# ACTIVITY
Answer these questions from the text on the Alaska oil reserve.
1. Which company has become the first to draw crude from the National Petroleum Reserve-Alaska?
2. Which president dedicated the reserve as an emergency oil supply for the U.S. Navy, and in what year?
3. How many acres did the Bureau of Land Management set aside in 2013 to protect wild animals and grazing lands?

# READING TEXT
The average rate on 15-year fixed-rate mortgages edged up to 2.94 percent from 2.93 percent last week
First oil flows from Alaska reserve set aside in '23
NUIQSUT, Alaska (AP) — ConocoPhillips has become the first oil company to draw crude from the National Petroleum Reserve-Alaska.
Rising from the edgeless, wind-scoured, snow-covered tundra is a million-pound drilling rig pulling the first commercial oil from a reserve set aside nearly a century ago. It's an area the size of Indiana, which President Warren G. Harding dedicated as an emergency oil supply for the U.S. Navy in 1923.
The Bureau of Land Management, which controls the reserve, in 2013 identified 12 million acres that could be available for development while setting aside 11 million acres to protect wild animals and grazing lands.

# SUPPLIED MATERIAL
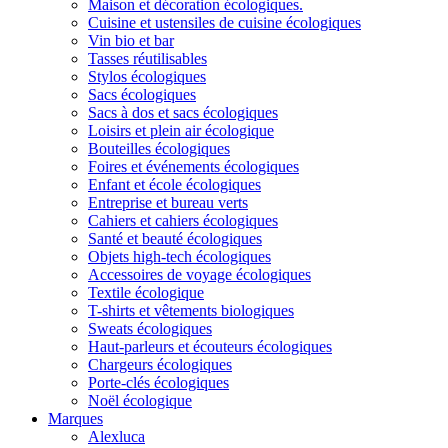
Maison et décoration écologiques.
Cuisine et ustensiles de cuisine écologiques
Vin bio et bar
Tasses réutilisables
Stylos écologiques
Sacs écologiques
Sacs à dos et sacs écologiques
Loisirs et plein air écologique
Bouteilles écologiques
Foires et événements écologiques
Enfant et école écologiques
Entreprise et bureau verts
Cahiers et cahiers écologiques
Santé et beauté écologiques
Objets high-tech écologiques
Accessoires de voyage écologiques
Textile écologique
T-shirts et vêtements biologiques
Sweats écologiques
Haut-parleurs et écouteurs écologiques
Chargeurs écologiques
Porte-clés écologiques
Noël écologique
Marques
Alexluca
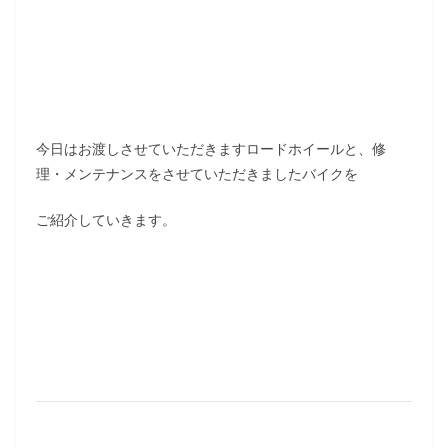
今日はお渡しさせていただきますロードホイールと、修
理・メンテナンスをさせていただきましたバイクを
ご紹介していきます。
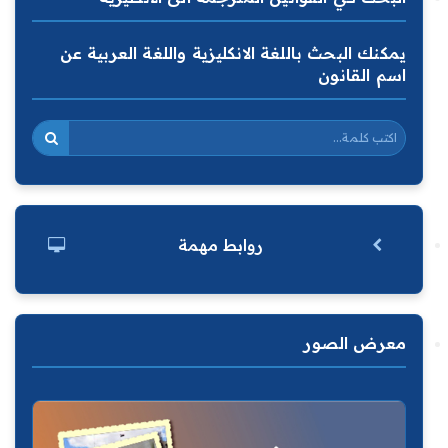
يمكنك البحث باللغة الانكليزية واللغة العربية عن
اسم القانون
روابط مهمة
معرض الصور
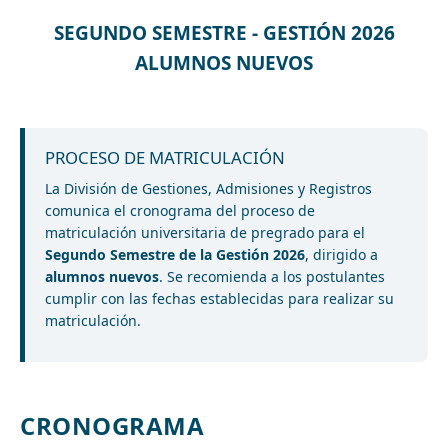
SEGUNDO SEMESTRE - GESTIÓN 2026
ALUMNOS NUEVOS
PROCESO DE MATRICULACIÓN
La División de Gestiones, Admisiones y Registros
comunica el cronograma del proceso de
matriculación universitaria de pregrado para el
Segundo Semestre de la Gestión 2026
, dirigido a
alumnos nuevos
. Se recomienda a los postulantes
cumplir con las fechas establecidas para realizar su
matriculación.
CRONOGRAMA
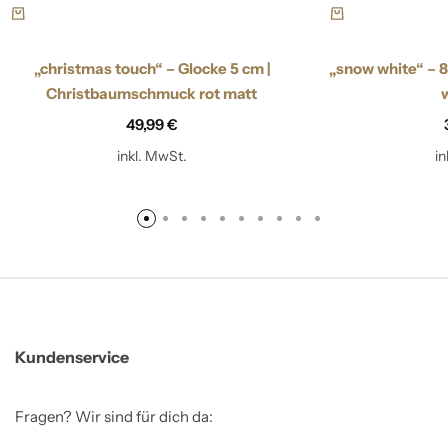
„christmas touch“ – Glocke 5 cm |
„snow white“ – 
Christbaumschmuck rot matt
49,99
€
inkl. MwSt.
i
Kundenservice
Fragen? Wir sind für dich da:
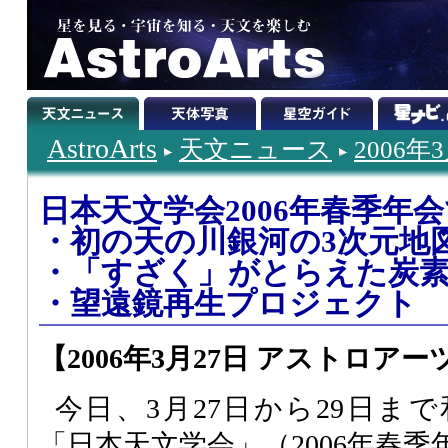
AstroArts
天文ニュース
2006年
日本天文学会2006年春季年
・初の天の川銀河の3次元地
・「すざく」がとらえた炭
・望遠鏡再生プロジェクト
【2006年3月27日 アストロアー
今日、3月27日から29日ま
「日本天文学会」（2006年春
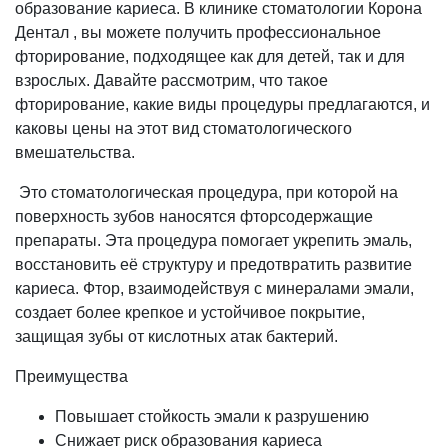
образование кариеса. В клинике стоматологии Корона
Дентал , вы можете получить профессиональное
фторирование, подходящее как для детей, так и для
взрослых. Давайте рассмотрим, что такое
фторирование, какие виды процедуры предлагаются, и
каковы цены на этот вид стоматологического
вмешательства.
Это стоматологическая процедура, при которой на
поверхность зубов наносятся фторсодержащие
препараты. Эта процедура помогает укрепить эмаль,
восстановить её структуру и предотвратить развитие
кариеса. Фтор, взаимодействуя с минералами эмали,
создает более крепкое и устойчивое покрытие,
защищая зубы от кислотных атак бактерий.
Преимущества
Повышает стойкость эмали к разрушению
Снижает риск образования кариеса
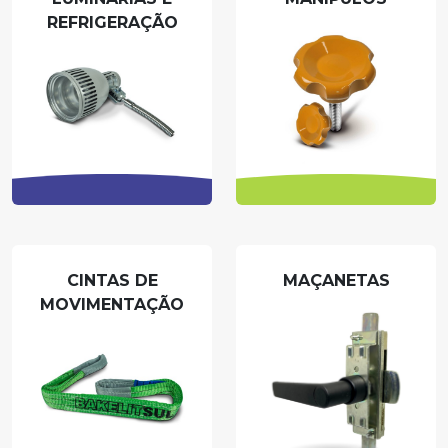
REFRIGERAÇÃO
CINTAS DE
MAÇANETAS
MOVIMENTAÇÃO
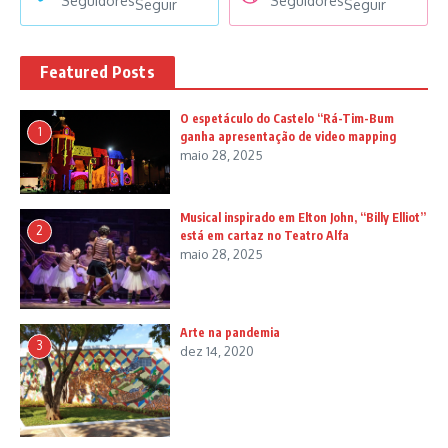
Seguidores
Seguidores
Seguir
Seguir
Featured Posts
O espetáculo do Castelo “Rá-Tim-Bum
1
ganha apresentação de video mapping
maio 28, 2025
Musical inspirado em Elton John, “Billy Elliot”
2
está em cartaz no Teatro Alfa
maio 28, 2025
Arte na pandemia
3
dez 14, 2020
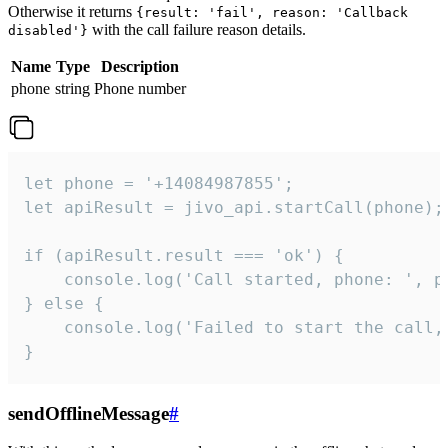
Otherwise it returns
{result: 'fail', reason: 'Callback
with the call failure reason details.
disabled'}
Name
Type
Description
phone
string
Phone number
let phone = '+14084987855';

let apiResult = jivo_api.startCall(phone);

if (apiResult.result === 'ok') {

    console.log('Call started, phone: ', ph
} else {

    console.log('Failed to start the call,
}
sendOfflineMessage
#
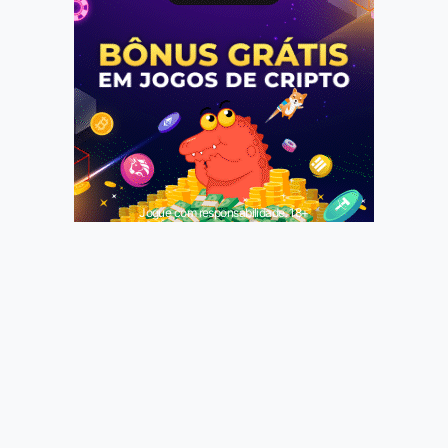
Jogue com responsabilidade. 18+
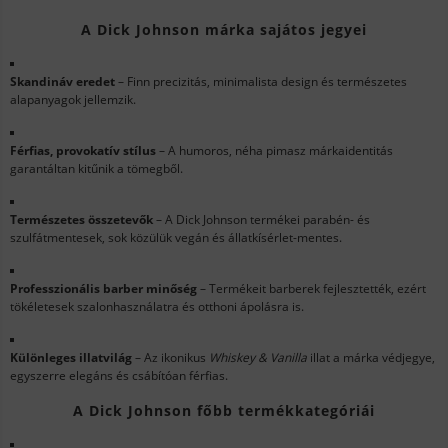
A Dick Johnson márka sajátos jegyei
Skandináv eredet
– Finn precizitás, minimalista design és természetes
alapanyagok jellemzik.
Férfias, provokatív stílus
– A humoros, néha pimasz márkaidentitás
garantáltan kitűnik a tömegből.
Természetes összetevők
– A Dick Johnson termékei parabén- és
szulfátmentesek, sok közülük vegán és állatkísérlet-mentes.
Professzionális barber minőség
– Termékeit barberek fejlesztették, ezért
tökéletesek szalonhasználatra és otthoni ápolásra is.
Különleges illatvilág
– Az ikonikus
Whiskey & Vanilla
illat a márka védjegye,
egyszerre elegáns és csábítóan férfias.
A Dick Johnson főbb termékkategóriái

# OUTPUT OF THE EXERCISE
1. ConocoPhillips
2. President Warren G. Harding, in 1923
3. 11 million acres